In addition to checking Angie’s List, ask your contractor for local references and call and speak with previous clients. Make sure your contractor is properly licensed for the trade in your state, and make sure the company carries the required insurance. “This protects the homeowner, and it protects the roofer,” Lipscomb says. “I want to be able to sleep at night, so I make sure that all my licenses and insurance is up-to-date.”

Make sure your own homeowner's insurance is current. Angie’s List member Valerie Kelley says she's glad she switched insurance companies in October – seven months before her house was hit by the May 20 EF5 tornado - because her new policy covered more of her losses. “Don’t go with the cheap, cheap insurance company. That will make all the difference in the world,” Kelley says.

It’s important to be familiar with your policy and know what’s expected of you in times of disaster. Fonzi says many insurance companies will expect you to prevent further damage and schedule services like roof tarping and window boarding.

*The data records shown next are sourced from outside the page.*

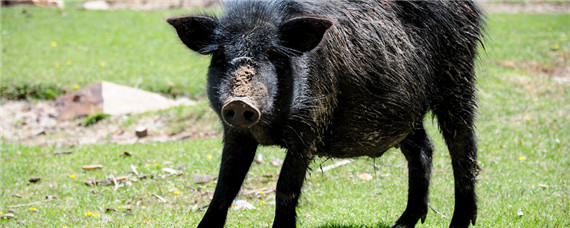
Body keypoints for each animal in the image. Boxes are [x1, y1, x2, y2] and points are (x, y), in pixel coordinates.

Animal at [166, 0, 482, 227]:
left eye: (273, 54)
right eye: (221, 56)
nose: (240, 102)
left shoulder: (310, 126)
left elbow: (285, 187)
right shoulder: (235, 133)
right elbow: (224, 187)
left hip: (458, 78)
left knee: (462, 147)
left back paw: (459, 223)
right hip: (403, 114)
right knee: (423, 149)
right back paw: (400, 225)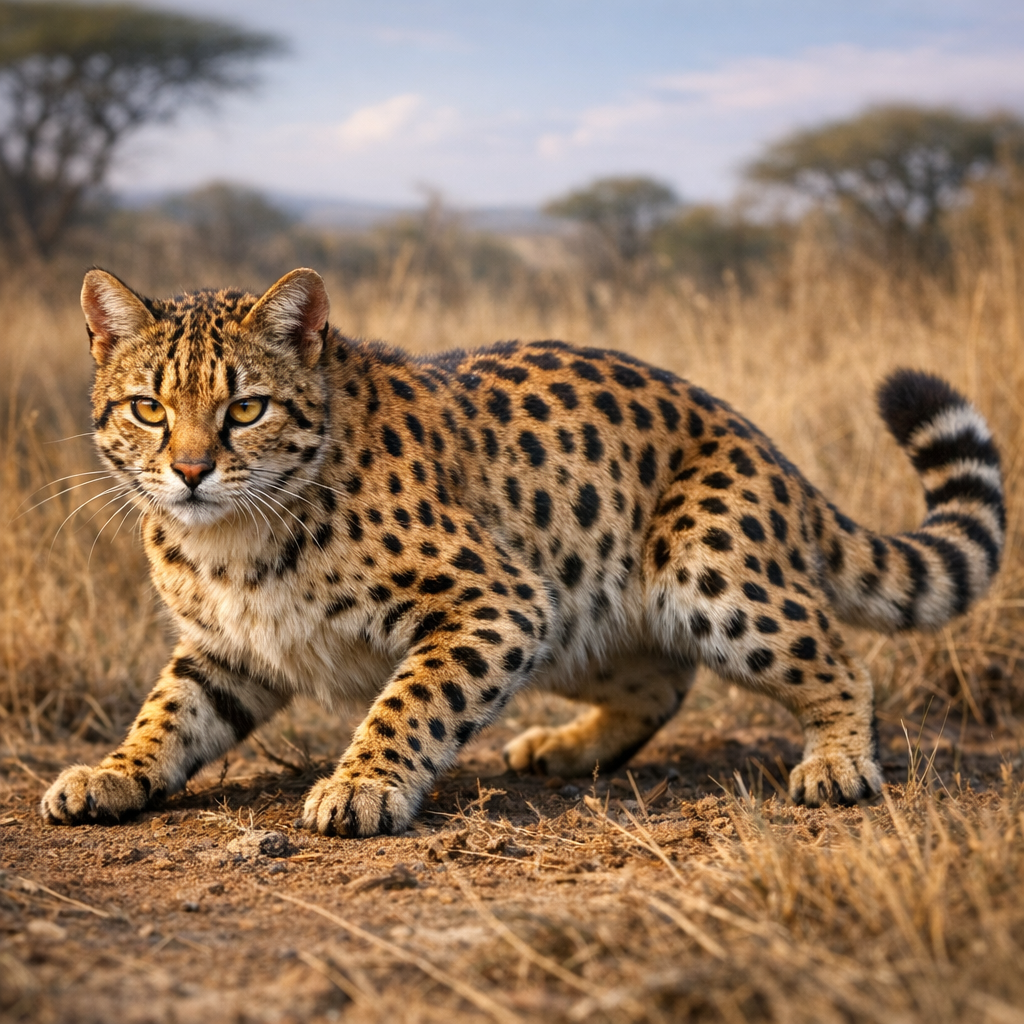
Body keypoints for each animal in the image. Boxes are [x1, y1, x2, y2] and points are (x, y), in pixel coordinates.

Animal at [40, 267, 1005, 836]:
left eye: (246, 408)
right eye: (149, 409)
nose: (190, 471)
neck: (231, 535)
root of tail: (751, 431)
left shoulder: (497, 600)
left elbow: (411, 702)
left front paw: (362, 786)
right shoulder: (227, 647)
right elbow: (168, 713)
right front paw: (112, 776)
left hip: (706, 571)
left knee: (839, 662)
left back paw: (838, 763)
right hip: (584, 613)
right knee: (659, 680)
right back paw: (567, 749)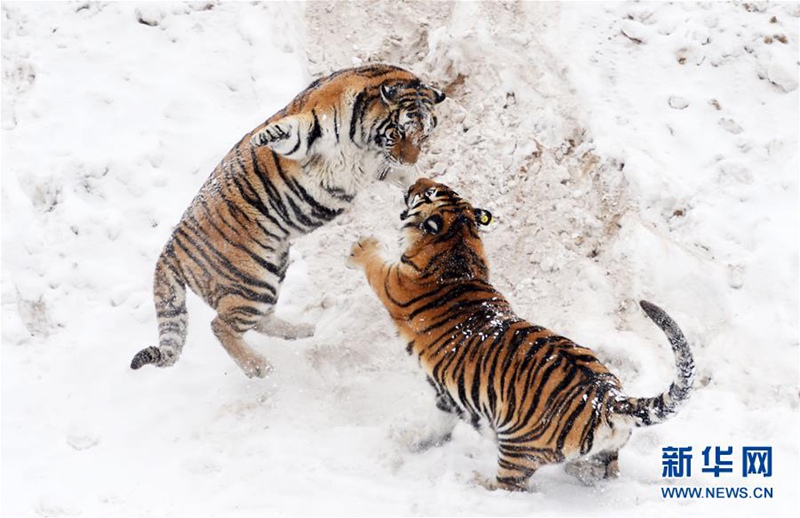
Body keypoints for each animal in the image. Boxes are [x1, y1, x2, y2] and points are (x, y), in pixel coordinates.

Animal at [130, 64, 446, 378]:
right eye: (398, 132)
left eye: (423, 137)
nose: (408, 158)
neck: (367, 143)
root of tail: (171, 245)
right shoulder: (312, 128)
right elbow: (289, 132)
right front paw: (261, 138)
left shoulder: (381, 166)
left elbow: (408, 178)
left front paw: (426, 189)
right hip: (251, 283)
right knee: (220, 326)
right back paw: (260, 367)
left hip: (267, 274)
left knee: (251, 321)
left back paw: (301, 332)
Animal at [348, 178, 695, 491]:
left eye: (429, 191)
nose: (415, 181)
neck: (459, 240)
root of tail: (609, 399)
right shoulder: (448, 397)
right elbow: (438, 423)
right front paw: (416, 441)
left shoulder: (392, 283)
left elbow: (374, 264)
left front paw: (360, 246)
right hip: (601, 454)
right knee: (600, 472)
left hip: (517, 449)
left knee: (510, 486)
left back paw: (476, 482)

It’s important to note, however, that money for such services should not be paid out of pocket. “Insurance companies pay for temporary repairs,” Lipscomb says. “They don’t want the conditions to get any worse.”

When disaster hits, tax season isn’t likely on your mind, but Kelley says it should be.” I found that that was hardest thing in ‘99 was trying to do my taxes that year, because when you file for disaster, they want you to list everything individually – and that is so hard to come up with everything in your house,” she says.

Kelley recommends taking photographs or video of each room and its contents. She also says it’s a good idea to keep those photos or video and any important paperwork – insurance policies, birth certificates, banking information, digital backups of photographs, etc. – in a safe place outside the home, such as a safety deposit box at the bank.